When we get to the 4th TTL hole, the proceedure will be the same. One Enegry lip will be ground
Down to half. But when you grind the center rod down, you want to only grind up to the beginning of the old bushing. There will be a definite lip, and you want to maintain that. I would actually recommend to make the lip even deeper by actually griding into this rod to get some thickness off. This will alleviate the step where you need to Dremel the inside of the Energy bushing. The reason it’d be better to have this lip be as high as possible, is because this is the one side that we can’t put a washer to help hold the Energy bushing in. That lip is all that’s going to hold that bushing on. The half-lip bushing will go on the offset side to maintain geometry again. This is what assembly should look like:
![Image](http://home.comcast.net/~jasonplastow/TTL_FAQ_long_sleeve_install.jpg)
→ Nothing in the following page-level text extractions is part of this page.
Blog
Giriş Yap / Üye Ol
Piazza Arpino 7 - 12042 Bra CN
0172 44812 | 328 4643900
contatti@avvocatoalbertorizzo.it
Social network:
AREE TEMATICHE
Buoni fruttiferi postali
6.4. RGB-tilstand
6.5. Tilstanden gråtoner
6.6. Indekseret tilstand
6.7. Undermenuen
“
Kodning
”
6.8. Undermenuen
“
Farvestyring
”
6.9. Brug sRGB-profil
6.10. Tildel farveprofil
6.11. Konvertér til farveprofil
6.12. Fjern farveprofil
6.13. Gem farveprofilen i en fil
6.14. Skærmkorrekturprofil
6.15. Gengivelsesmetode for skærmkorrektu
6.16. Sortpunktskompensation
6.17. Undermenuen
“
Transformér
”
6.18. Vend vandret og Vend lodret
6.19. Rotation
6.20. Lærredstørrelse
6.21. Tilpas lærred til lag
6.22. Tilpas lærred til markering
Then, don’t be a freaking slob. You’ve got the pieces off, clean them up with a little sandpaper and put a fresh coat of black paint on them. Use the rust preventative kind. I used a semi-gloss rust-eater paint. This will keep the alignment guy from having to vomit when he gets under your car.
![Image](http://home.comcast.net/~jasonplastow/TTL_FAQ_painted.jpg)
Before installing, all that pounding on the center rods have messed up the rod ends a little bit. So before installation, you’ll need to take the Dremel with a thin grinding bit and clean out the inner diameter until the bolt will fit in it comfortably again.
Now, install the way you took it out. You’ll be reusing the 4 washers that were on the bolts to begin with at the extreme ends before. But, you’ll also have gone to the hardware store to buy 6 more washers of similar diameter with similar diameter center hole. Like said, you can’t use a washer on that one offset side. Every single other of the 7 half-bushing ends should have a washer helping press in the Energy bushings. Lube up both sides of the washers with grease, and the inner diameter of the old rod. Tighten everything up once all the bolts are on, and put your fuel tank back.
After driving for a couple days, you'll want to take it to an alignment shop and get at least the rear end toe adjusted. Your camber should be unaffected, though. Just the toe NEEDS to be looked at. A full 4 wheel alignment couldn't hurt, though, if you haven't had one in a while.